§ **Activity**
Can you lay out the stretch from the line containing "left wrist: (529, 327, -22)" through the end of the records as a numbered list, leaving out blank lines and the pictures?

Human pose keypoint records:

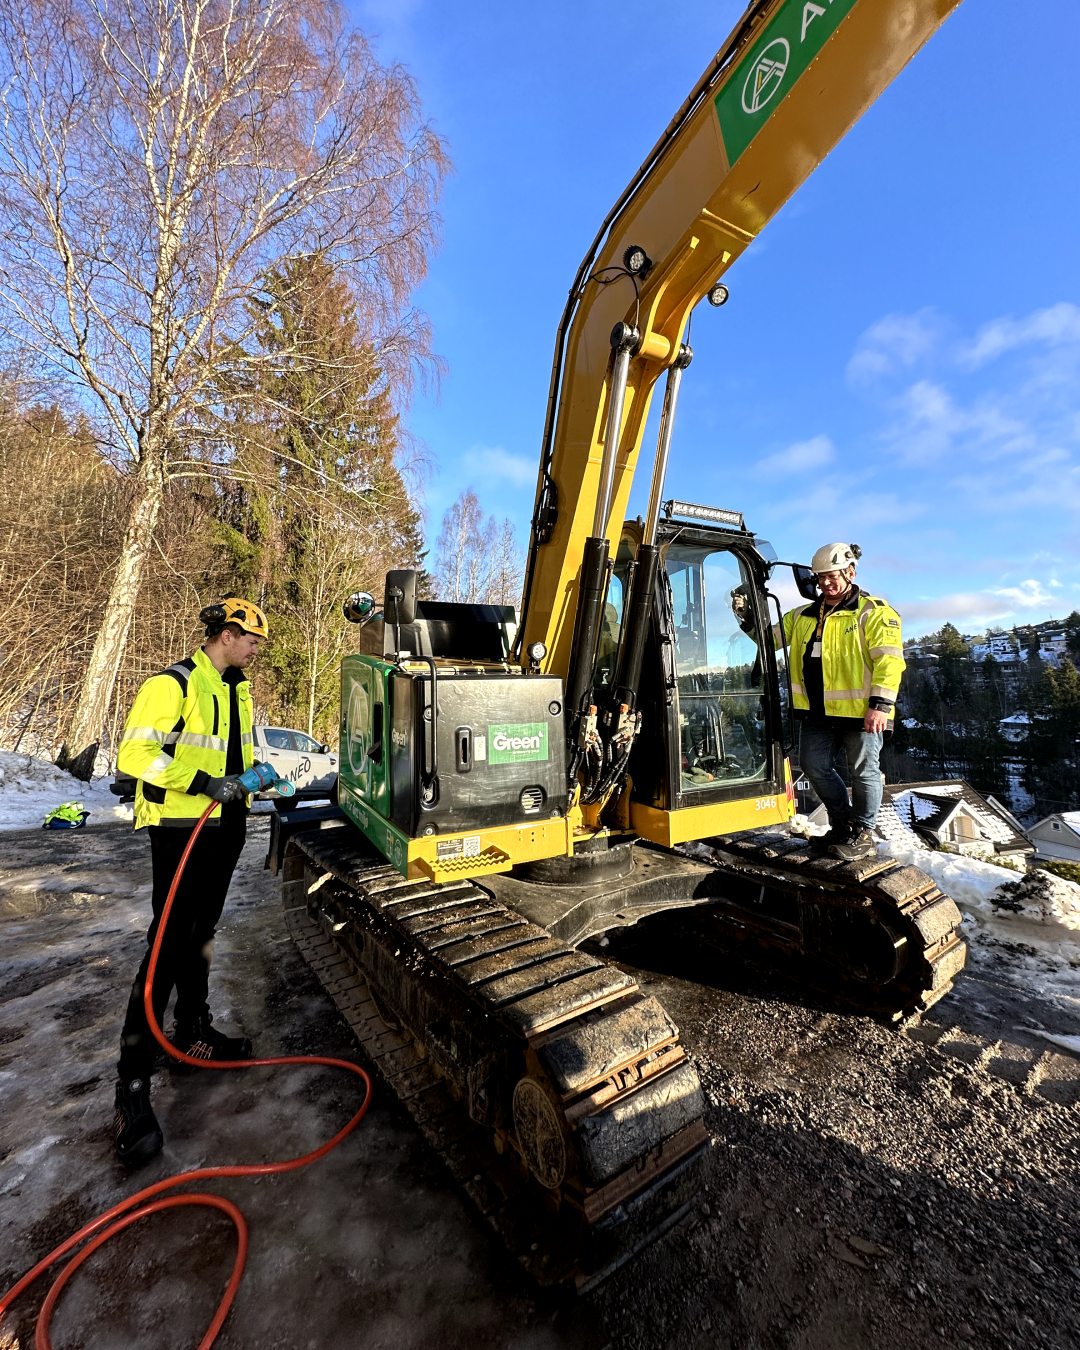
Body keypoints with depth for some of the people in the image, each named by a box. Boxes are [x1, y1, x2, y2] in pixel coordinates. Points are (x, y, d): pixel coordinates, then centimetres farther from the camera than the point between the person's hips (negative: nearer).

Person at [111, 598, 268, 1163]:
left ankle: (193, 1032, 35)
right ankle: (132, 1083, 8)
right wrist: (200, 782, -25)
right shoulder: (172, 685, -15)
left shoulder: (237, 689, 12)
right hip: (181, 830, -8)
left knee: (202, 935, 19)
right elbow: (134, 753, -19)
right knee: (170, 945, -5)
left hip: (226, 826, 8)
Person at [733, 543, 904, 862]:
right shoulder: (803, 616, 14)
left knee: (863, 771, 6)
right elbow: (770, 637, 18)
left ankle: (863, 835, 24)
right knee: (815, 768, 11)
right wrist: (747, 615, 1)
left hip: (860, 711, -6)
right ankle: (842, 825, 31)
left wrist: (881, 705, -20)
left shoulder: (874, 612, -4)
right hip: (817, 711, 6)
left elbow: (889, 660, -12)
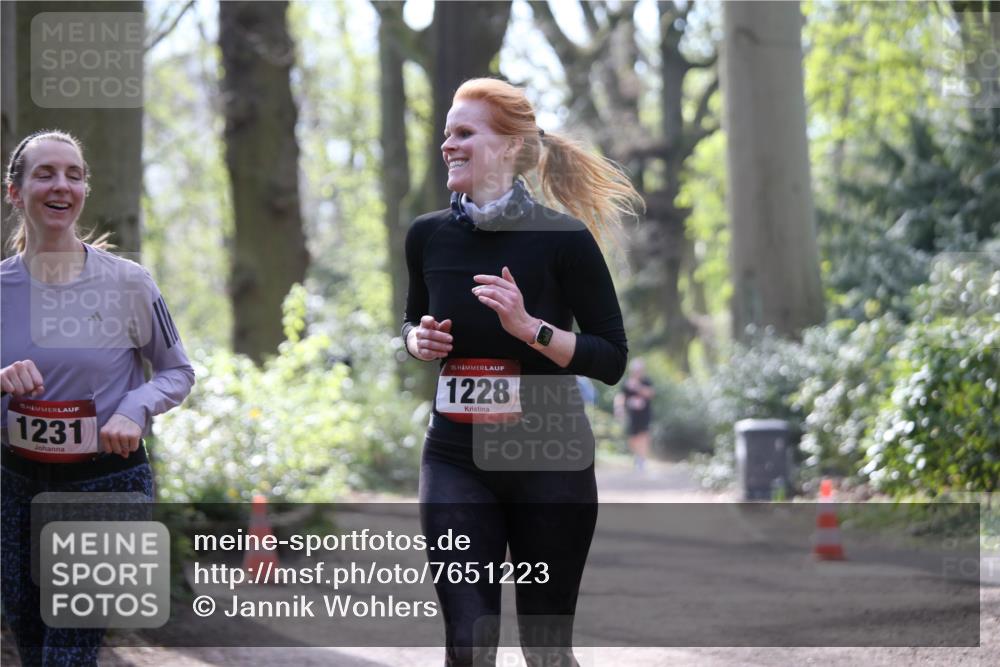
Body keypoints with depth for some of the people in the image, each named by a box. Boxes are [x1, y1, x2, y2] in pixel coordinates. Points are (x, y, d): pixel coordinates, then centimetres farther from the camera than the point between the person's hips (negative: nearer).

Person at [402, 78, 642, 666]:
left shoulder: (564, 239, -11)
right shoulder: (429, 236, 1)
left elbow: (613, 359, -9)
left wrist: (529, 327, -22)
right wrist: (419, 340, -3)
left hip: (548, 458, -2)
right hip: (457, 459, 3)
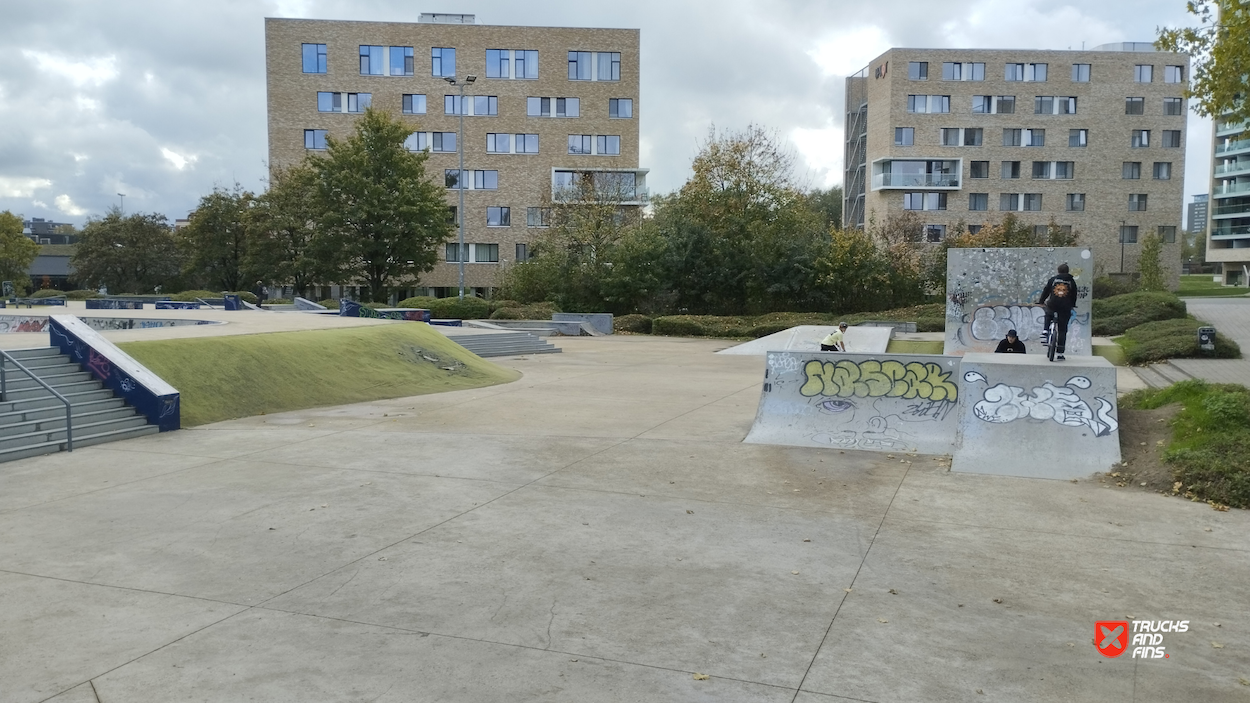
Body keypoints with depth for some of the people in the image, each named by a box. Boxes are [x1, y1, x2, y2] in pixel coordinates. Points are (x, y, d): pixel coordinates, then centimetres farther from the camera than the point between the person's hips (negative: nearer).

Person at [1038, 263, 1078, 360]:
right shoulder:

§ **Written solution**
1. left wrist: (529, 327, -22)
2. right wrist: (419, 340, -3)
3. left hip: (548, 458, -2)
4. right hip: (457, 459, 3)
5. Body keypoints with depth for some of the people in the image, each named by a box. Boxes are [x1, y1, x2, y2] in pixel coordinates. Points are (x, y, d): pixel coordinates, then centimetres farther from the camera than the point between the person's hips (negative: nearer).
6. Person at [1038, 263, 1078, 360]:
7. right shoulder:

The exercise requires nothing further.